研究課題
本研究では平成27年度に厚生労働省によって難病指定された好酸球性副鼻腔炎の病態解明と新規治療法の開発を目指している。我々は好酸球性副鼻腔炎の病態解明、および治療のターゲットを難治性で易再発性の鼻茸に定めている。鼻茸は鼻・副鼻腔粘膜の浮腫が遷延化しでできる構造物で生体内でも他にこのような病変を認めることはほとんどない。我々は鼻粘膜における創傷治癒過程の障害が粘膜浮腫が遷延する原因と考え線溶系と凝固系のバランスの破綻が好酸球性副鼻腔炎の病態に関与していると考え研究を進めている。平成28年度に行った研究において好酸球性副鼻腔炎患者の鼻粘膜においてフィブリン網の沈着が非好酸球性副鼻腔炎と比較して有意に増加していることを明らかにした。さらにTh2炎症が線溶系を抑制し、凝固系を亢進させていることも明らかにした。
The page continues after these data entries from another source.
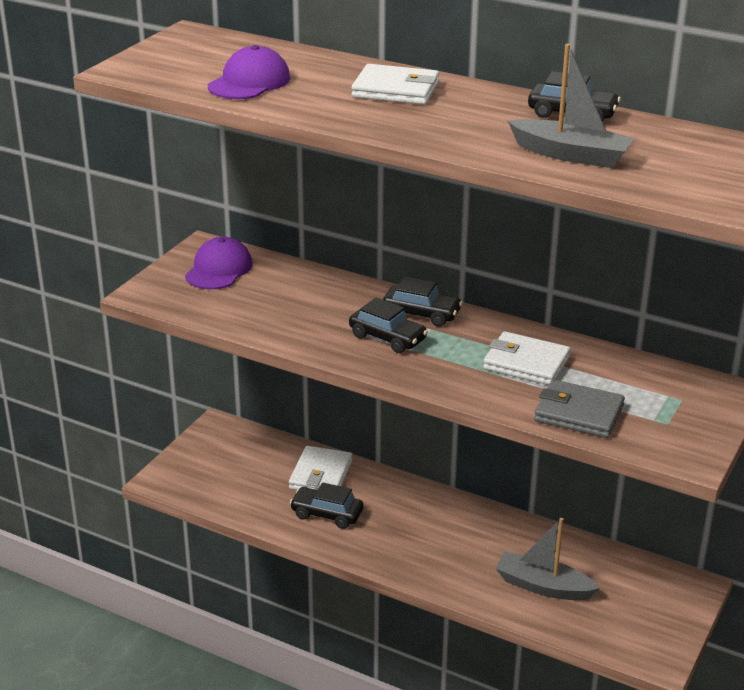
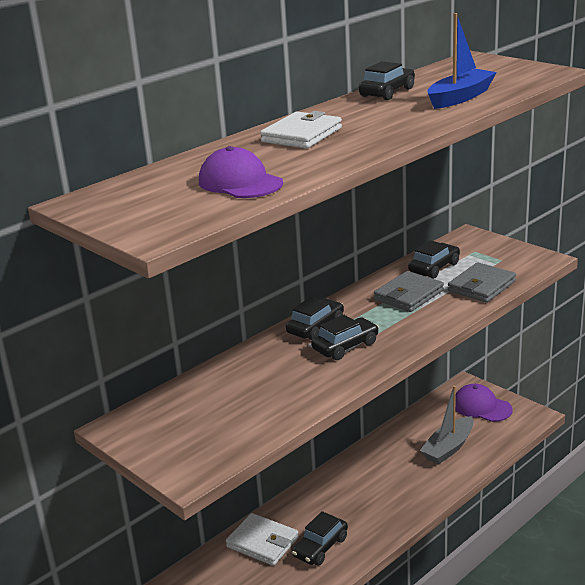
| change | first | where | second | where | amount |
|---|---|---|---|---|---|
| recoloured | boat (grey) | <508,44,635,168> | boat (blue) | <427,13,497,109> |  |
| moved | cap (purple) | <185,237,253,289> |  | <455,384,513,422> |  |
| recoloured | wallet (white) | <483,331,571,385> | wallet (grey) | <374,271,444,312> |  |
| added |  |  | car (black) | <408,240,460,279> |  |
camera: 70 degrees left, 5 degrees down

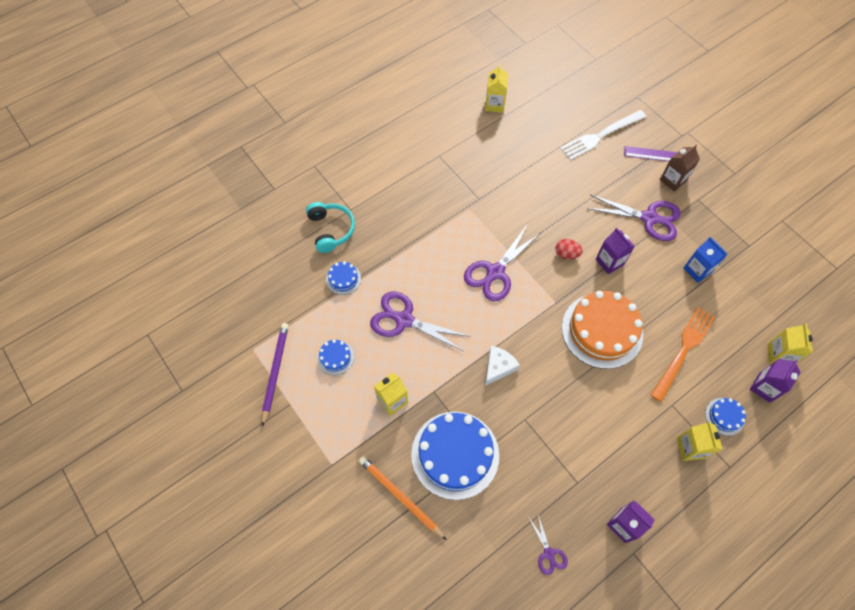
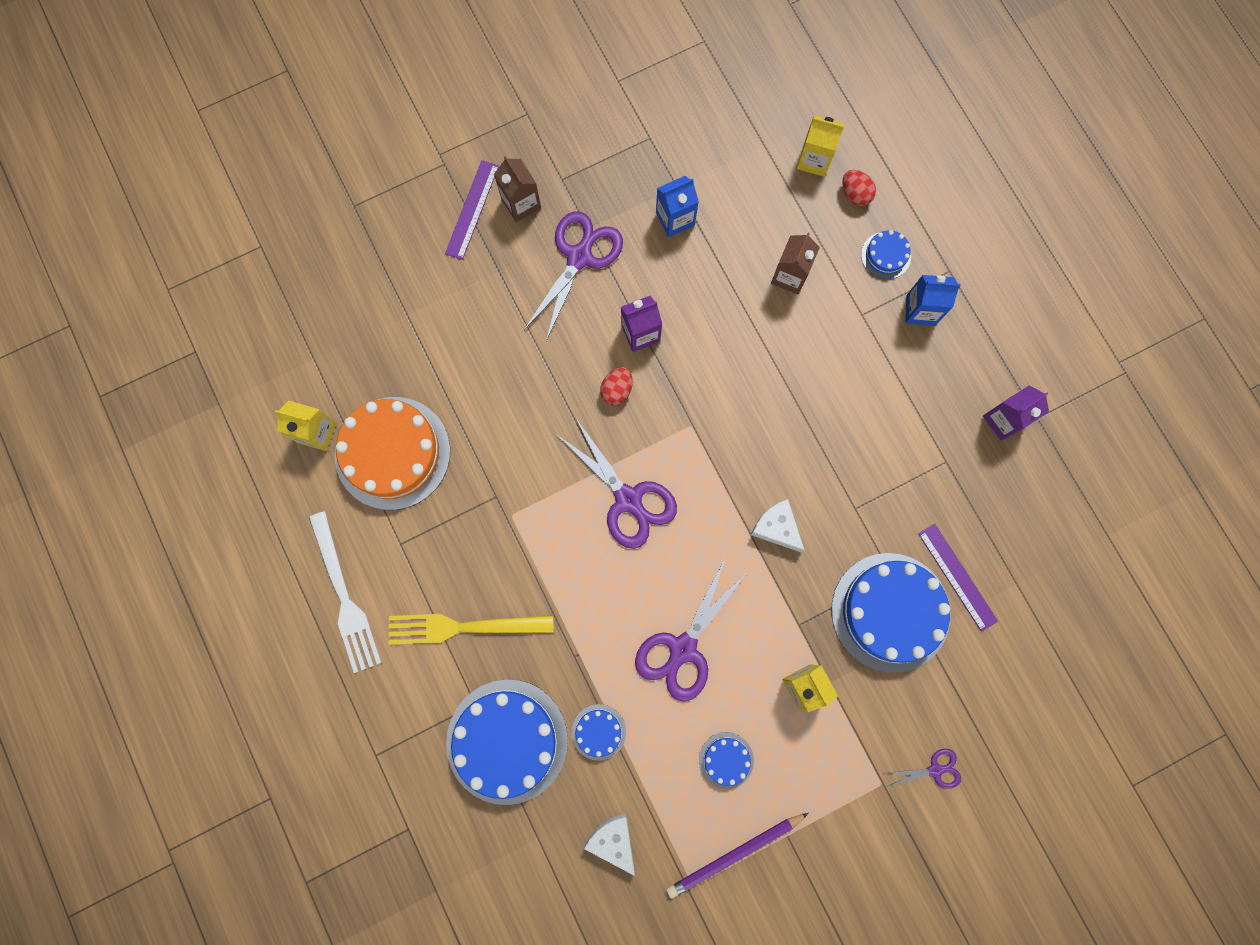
| change | first | where | second | where | amount |
|---|---|---|---|---|---|
| moved | fork (white) | <560,110,646,160> |  | <309,511,382,673> |  |
| replaced | headphones (turquoise) | <306,202,355,253> | cake (blue) | <446,679,568,805> |  |
| moved | cake (orange) | <562,291,643,369> |  | <335,397,450,510> |  |
| replaced | fork (orange) | <650,307,715,402> | carton (brown) | <771,233,820,295> |  |
| turned | pencil (purple) | <262,323,289,427> |  | <667,813,809,898> | 45 degrees counterclockwise |
| replaced | carton (purple) | <750,359,801,403> | egg (red) | <842,170,876,206> |  |
| recoloured | carton (yellow) | <677,422,722,461> | carton (blue) | <905,275,961,326> |  |
| removed | pencil (orange) | <359,456,447,540> |  |  |  |
| moved | scissors (purple) | <529,515,568,575> |  | <887,749,961,789> |  |
| added |  |  | ruler (purple) | <918,524,998,632> |  |
| added |  |  | fork (yellow) | <389,614,554,645> |  |
| added |  |  | cheese (white) | <584,813,635,876> |  |
camera: 80 degrees left, 15 degrees up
これらの研究結果から鼻粘膜におけるTh2炎症がフィブリンの過剰な沈着を粘膜下に生じさせることが過度の粘膜浮腫の原因であるとの結論に至った。平成29年度はこれらの研究結果を踏まえ好酸球性副鼻腔炎の鼻茸は鼻粘膜に過剰に形成されたフィブリンを溶解することで劇的に鼻茸を縮小させることができるという仮説のもと、いくつかの線溶物質を手術の際に採取した鼻茸に直接作用させその効果の検討を解析した。その結果日本における伝統食品で千年以上の歴史がある納豆に含まれるナットウキナーゼに鼻茸を著明に縮小させる効果がある事を明らかにした。
2: おおむね順調に進展している
平成28年度に行った研究結果をもとに鼻茸を縮小させ得る線溶物質に注目してそれらの鼻茸への直接の作用について検討を行い、ナットウキナーゼに鼻茸を縮小させる効果がある事を発見することができた。
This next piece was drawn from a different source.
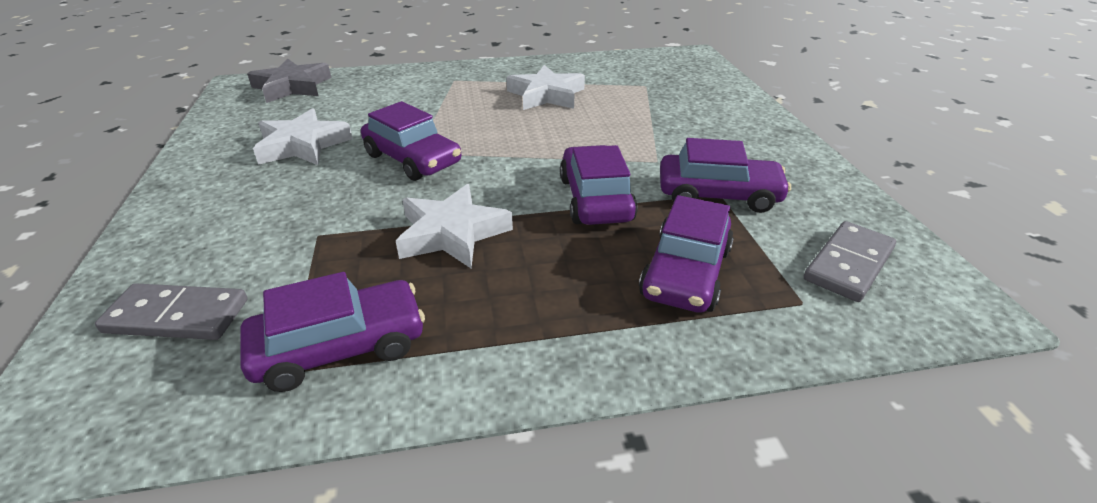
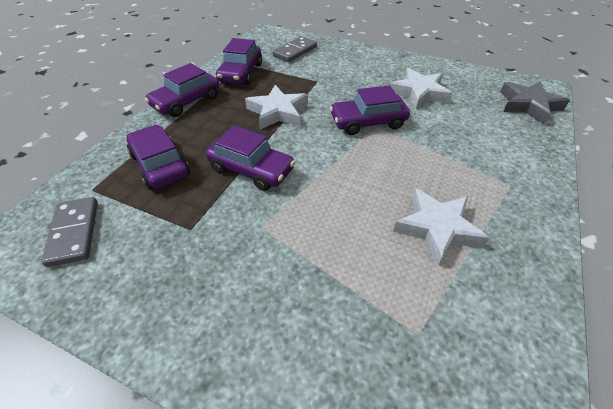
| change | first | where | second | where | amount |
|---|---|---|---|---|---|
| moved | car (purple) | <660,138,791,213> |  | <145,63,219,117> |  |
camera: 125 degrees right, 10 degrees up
凝固系と線溶系は血管内における止血効果の制御だけではなく、最近では炎症組織局所の血管外においても生体防御機構において様々な役割がある事が分かっている。しかし凝固系、線溶系の制御がアレルギー炎症にどのように関与しているのかはほとんど分かっていない。我々の今回の研究テーマである好酸球性副鼻腔炎ではアレルギー炎症が疾患の難治化にどう影響しているかはまだ十分に解明されておらず、これらの病態への関与メカニズムを解明することは疾患の制御にとって非常に重要である。平成30年度は好酸球性副鼻腔炎の病態に重要であると言われている好酸球と肥満細胞が凝固系、線溶系にどのように関与しているのか検討する。好酸球は人末梢血から分離したものとEol-1細胞を用いて検討し、肥満細胞に関しては血液幹細胞CD34陽性細胞からサイトカイン刺激を行う事でヒト肥満細胞に分化させて検討に用いる。